Specifically, recent research particularly emphasises the importance of psychological connection in giving us a sense of belonging, a sense of control over our world, and in providing meaning for our lives. Being able to identify with, and feel part of, the groups to which we belong – whether they be our friendship groups, work groups, our families, or our local communities – is especially vital to avoiding loneliness and isolation. We also need to foster a certain level of compatibility between the different groups we are part of, in terms of the norms and values of those groups, to really overcome our sense of loneliness or isolation. Each of these things can be achieved by identifying our currently existing social connections, and trying to enhance them with more active participation and effort, as well as by identifying new opportunities for joining groups, and taking hold of those opportunities when they present themselves. We can also look to pinpoint those groups or connections that do not provide a psychological sense of belonging, and try to make them less central to our daily lives.

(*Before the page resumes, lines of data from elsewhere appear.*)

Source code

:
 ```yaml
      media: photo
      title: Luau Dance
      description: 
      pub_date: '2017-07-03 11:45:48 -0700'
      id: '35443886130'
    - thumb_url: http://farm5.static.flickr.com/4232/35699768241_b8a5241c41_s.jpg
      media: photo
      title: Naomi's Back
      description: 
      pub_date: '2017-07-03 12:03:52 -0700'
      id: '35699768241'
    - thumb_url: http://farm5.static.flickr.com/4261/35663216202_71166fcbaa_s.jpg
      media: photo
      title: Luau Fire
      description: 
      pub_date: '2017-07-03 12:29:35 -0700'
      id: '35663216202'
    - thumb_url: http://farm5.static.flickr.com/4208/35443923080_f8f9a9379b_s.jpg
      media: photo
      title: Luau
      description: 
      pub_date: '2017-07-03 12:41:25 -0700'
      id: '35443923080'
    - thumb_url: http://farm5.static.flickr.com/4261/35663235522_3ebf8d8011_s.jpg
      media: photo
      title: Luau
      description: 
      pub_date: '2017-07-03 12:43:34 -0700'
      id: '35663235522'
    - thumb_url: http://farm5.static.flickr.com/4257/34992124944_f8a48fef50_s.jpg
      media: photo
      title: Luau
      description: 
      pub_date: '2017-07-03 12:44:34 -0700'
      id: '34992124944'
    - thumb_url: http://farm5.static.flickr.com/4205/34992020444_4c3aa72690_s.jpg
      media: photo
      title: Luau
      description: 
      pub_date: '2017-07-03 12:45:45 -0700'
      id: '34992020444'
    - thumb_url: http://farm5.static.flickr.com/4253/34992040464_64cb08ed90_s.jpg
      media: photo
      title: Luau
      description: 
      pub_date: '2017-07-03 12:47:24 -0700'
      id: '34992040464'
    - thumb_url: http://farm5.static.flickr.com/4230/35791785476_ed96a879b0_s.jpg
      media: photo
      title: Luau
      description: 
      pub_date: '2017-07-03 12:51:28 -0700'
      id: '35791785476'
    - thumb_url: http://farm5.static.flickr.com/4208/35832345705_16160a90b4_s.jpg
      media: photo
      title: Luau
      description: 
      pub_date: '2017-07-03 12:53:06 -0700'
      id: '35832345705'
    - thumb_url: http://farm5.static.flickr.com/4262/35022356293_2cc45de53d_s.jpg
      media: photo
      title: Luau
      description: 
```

Loneliness can be debilitating, and many of the social structural factors that bring it about can be difficult to change, but there are ways to decrease our sense of isolation, which can have extremely beneficial effects for our physical and mental well-being. Work in each of the areas identified above, for example, can be done collaboratively with a therapist, where tailored solutions can be generated to reduce one’s experience of loneliness.

A few key take-home points:

  • Loneliness and a sense of isolation is common in the modern world
  • While personality characteristics can play a part, loneliness also comes about through social structural factors, through no fault of the individual person
  • Being connected is much more than being surrounded by people; the sense of psychological connection is key
  • Feeling part of the groups we belong to is very important to our mental well-being, as is compatibility between those groups
  • The social structural factors that bring about loneliness can be difficult to change, but there are ways to decrease our sense of isolation. Clarifying the difficulties in one’s personal circumstance and developing skills and strategies to overcome them in a therapeutic setting, for example, is one way in which we can start to make positive changes in overcoming loneliness.

References

Haslam, C., Jetten, J., Cruwys, T., Dingle, G., & Haslam, S. A. (2018). The new psychology of health: Unlocking the social cure. Routledge.

Killeen, C. (1998). Loneliness: an epidemic in modern society. Journal of advanced nursing, 28(4), 762-770.

Laursen, B., & Hartl, A. C. (2013). Understanding loneliness during adolescence: Developmental changes that increase the risk of perceived social isolation. Journal of Adolescence, 36(6), 1261-1268.

Stivers, R. (2004). Shades of loneliness: Pathologies of a technological society. Rowman & Littlefield Publishers.